Dopo tanto studio e innumerevoli aggiustamenti, per soddisfare il più possibile la bozza iniziale (a livello grafico e strutturale) che avevo in mente, ecco finalmente la prima accettabile versione finale: un blog abbastanza particolare, nato un po’ per caso e un po’ per sfida, un po’ per curiosità e un po’ per mettermi alla prova con un nuovo progetto in un mondo che mi affascina sempre di più.
Non sono pienamente soddisfatto della grafica, dei font, dell’header, della struttura e nemmeno (sic!) del nome: ed è proprio per questo che tutto potrebbe cambiare da un momento all’altro, senza preavviso, non appena imparerò un po’ meglio come mettere mano nel codice di WordPress senza combinare danni irreversibili.
Si tratta comunque di un blog che parla di tutto e di niente, di serio e di faceto, di sacro e di profano, a seconda dell’umore e della circostanza. Non ci si troveranno chissà quali approfondite disamine o elucubrazioni, ma più che altro qualche spunto (spero) interessante.

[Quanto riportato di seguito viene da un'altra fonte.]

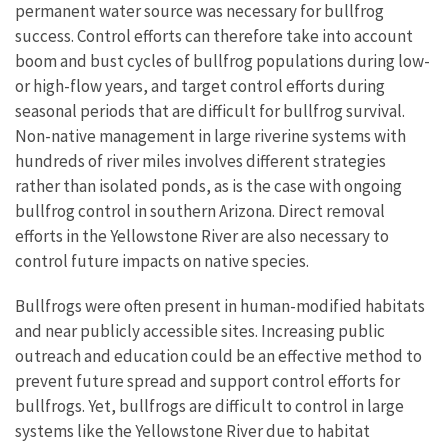
permanent water source was necessary for bullfrog
success. Control efforts can therefore take into account
boom and bust cycles of bullfrog populations during low-
or high-flow years, and target control efforts during
seasonal periods that are difficult for bullfrog survival.
Non-native management in large riverine systems with
hundreds of river miles involves different strategies
rather than isolated ponds, as is the case with ongoing
bullfrog control in southern Arizona. Direct removal
efforts in the Yellowstone River are also necessary to
control future impacts on native species.
Bullfrogs were often present in human-modified habitats
and near publicly accessible sites. Increasing public
outreach and education could be an effective method to
prevent future spread and support control efforts for
bullfrogs. Yet, bullfrogs are difficult to control in large
systems like the Yellowstone River due to habitat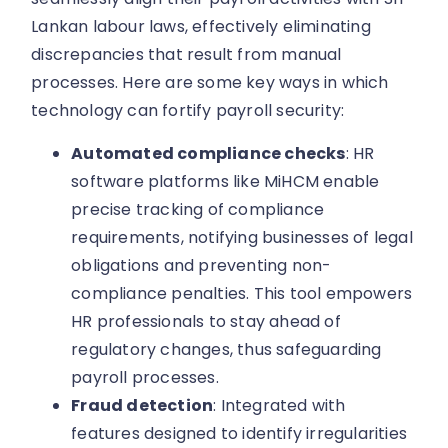
Lankan labour laws, effectively eliminating
discrepancies that result from manual
processes. Here are some key ways in which
technology can fortify payroll security:
Automated compliance checks
: HR
software platforms like MiHCM enable
precise tracking of compliance
requirements, notifying businesses of legal
obligations and preventing non-
compliance penalties. This tool empowers
HR professionals to stay ahead of
regulatory changes, thus safeguarding
payroll processes.
Fraud detection
: Integrated with
features designed to identify irregularities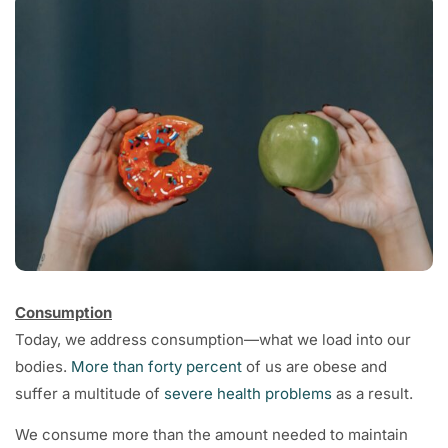
Consumption
Today, we address consumption—what we load into our
bodies.
More than forty percent
of us are obese and
suffer a multitude of
severe health problems
as a result.
We consume more than the amount needed to maintain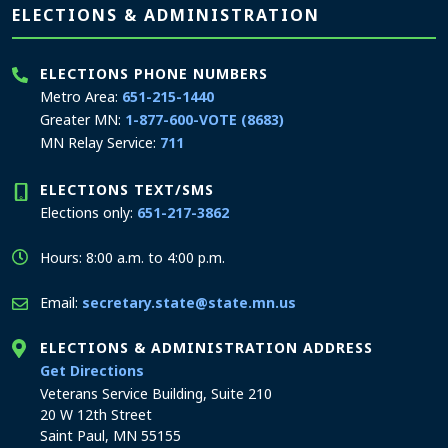
Page footer
ELECTIONS & ADMINISTRATION
ELECTIONS PHONE NUMBERS
Metro Area:
651-215-1440
Greater MN:
1-877-600-VOTE (8683)
MN Relay Service:
711
ELECTIONS TEXT/SMS
Elections only:
651-217-3862
Hours: 8:00 a.m. to 4:00 p.m.
Email:
secretary.state@state.mn.us
ELECTIONS & ADMINISTRATION ADDRESS
to the Elections and Administration office
Get Directions
Veterans Service Building, Suite 210
20 W 12th Street
Saint Paul, MN 55155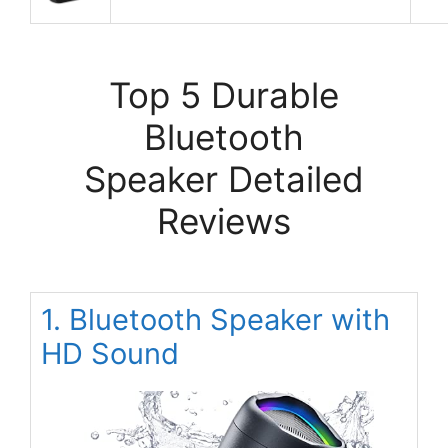
Top 5 Durable
Bluetooth
Speaker Detailed
Reviews
1. Bluetooth Speaker with
HD Sound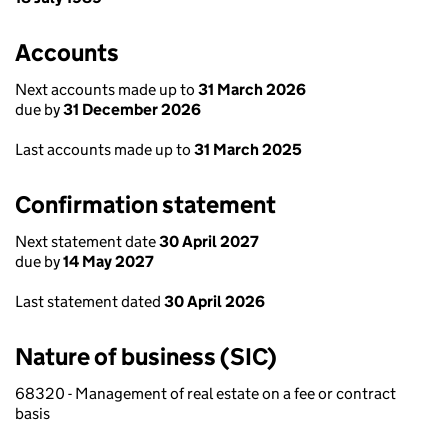
Accounts
Next accounts made up to
31 March 2026
due by
31 December 2026
Last accounts made up to
31 March 2025
Confirmation statement
Next statement date
30 April 2027
due by
14 May 2027
Last statement dated
30 April 2026
Nature of business (SIC)
68320 - Management of real estate on a fee or contract
basis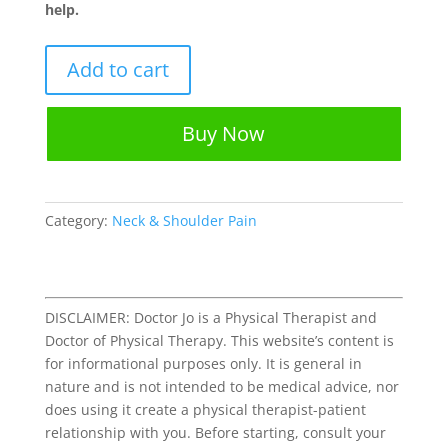
help.
9
Add to cart
Rotator
Cuff
Tendinopathy
Buy Now
Stretches
&
Exercises
Worksheet
Category:
Neck & Shoulder Pain
quantity
DISCLAIMER: Doctor Jo is a Physical Therapist and
Doctor of Physical Therapy. This website’s content is
for informational purposes only. It is general in
nature and is not intended to be medical advice, nor
does using it create a physical therapist-patient
relationship with you. Before starting, consult your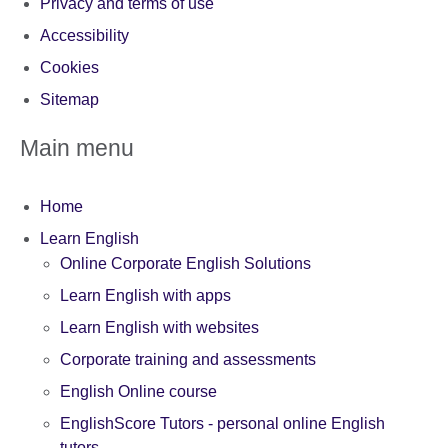
Privacy and terms of use
Accessibility
Cookies
Sitemap
Main menu
Home
Learn English
Online Corporate English Solutions
Learn English with apps
Learn English with websites
Corporate training and assessments
English Online course
EnglishScore Tutors - personal online English
tutors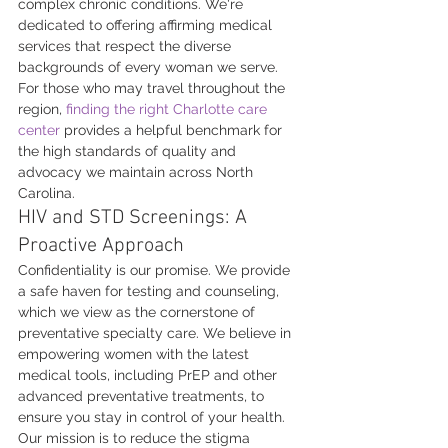
complex chronic conditions. We're 
dedicated to offering affirming medical 
services that respect the diverse 
backgrounds of every woman we serve. 
For those who may travel throughout the 
region, 
finding the right Charlotte care 
center
 provides a helpful benchmark for 
the high standards of quality and 
advocacy we maintain across North 
Carolina.
HIV and STD Screenings: A 
Proactive Approach
Confidentiality is our promise. We provide 
a safe haven for testing and counseling, 
which we view as the cornerstone of 
preventative specialty care. We believe in 
empowering women with the latest 
medical tools, including PrEP and other 
advanced preventative treatments, to 
ensure you stay in control of your health. 
Our mission is to reduce the stigma 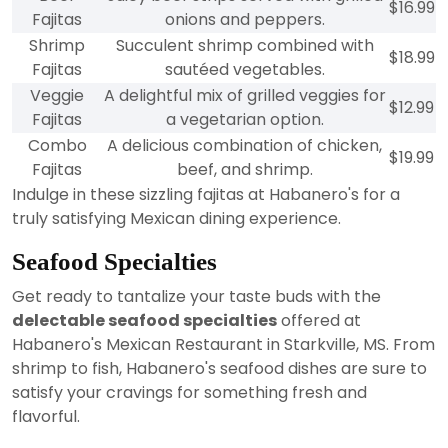
$16.99
Fajitas
onions and peppers.
Shrimp
Succulent shrimp combined with
$18.99
Fajitas
sautéed vegetables.
Veggie
A delightful mix of grilled veggies for
$12.99
Fajitas
a vegetarian option.
Combo
A delicious combination of chicken,
$19.99
Fajitas
beef, and shrimp.
Indulge in these sizzling fajitas at Habanero's for a
truly satisfying Mexican dining experience.
Seafood Specialties
Get ready to tantalize your taste buds with the
delectable seafood specialties
offered at
Habanero's Mexican Restaurant in Starkville, MS. From
shrimp to fish, Habanero's seafood dishes are sure to
satisfy your cravings for something fresh and
flavorful.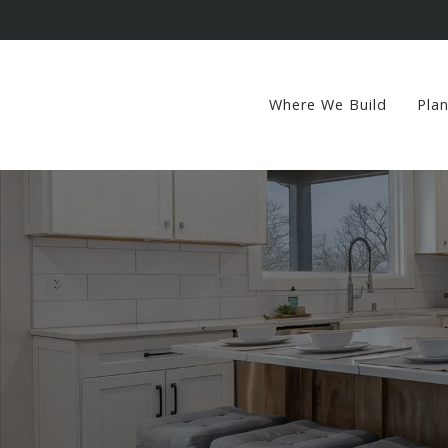
Where We Build
Pla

Si tratta di un blog che non è stato creato per scalare le classifiche di gradimento, che è insensibile (e ignorante, soprattutto e per fortuna!) agli algoritmi del page ranking et similia, che è indifferente all’escalation dei commenti e alla corsa al più alto numero possibile di link ricevuti.
Piuttosto lo si può vedere come un blog realizzato esclusivamente per soddisfare la voglia di esprimersi di chi lo cura, con la supponente pretesa di poter essere (forse, chissà..!) utile a qualche lettore che dovesse passare più o meno casualmente da queste parti.
Ma ora basta discorsi noiosi, che stiamo per cominciare.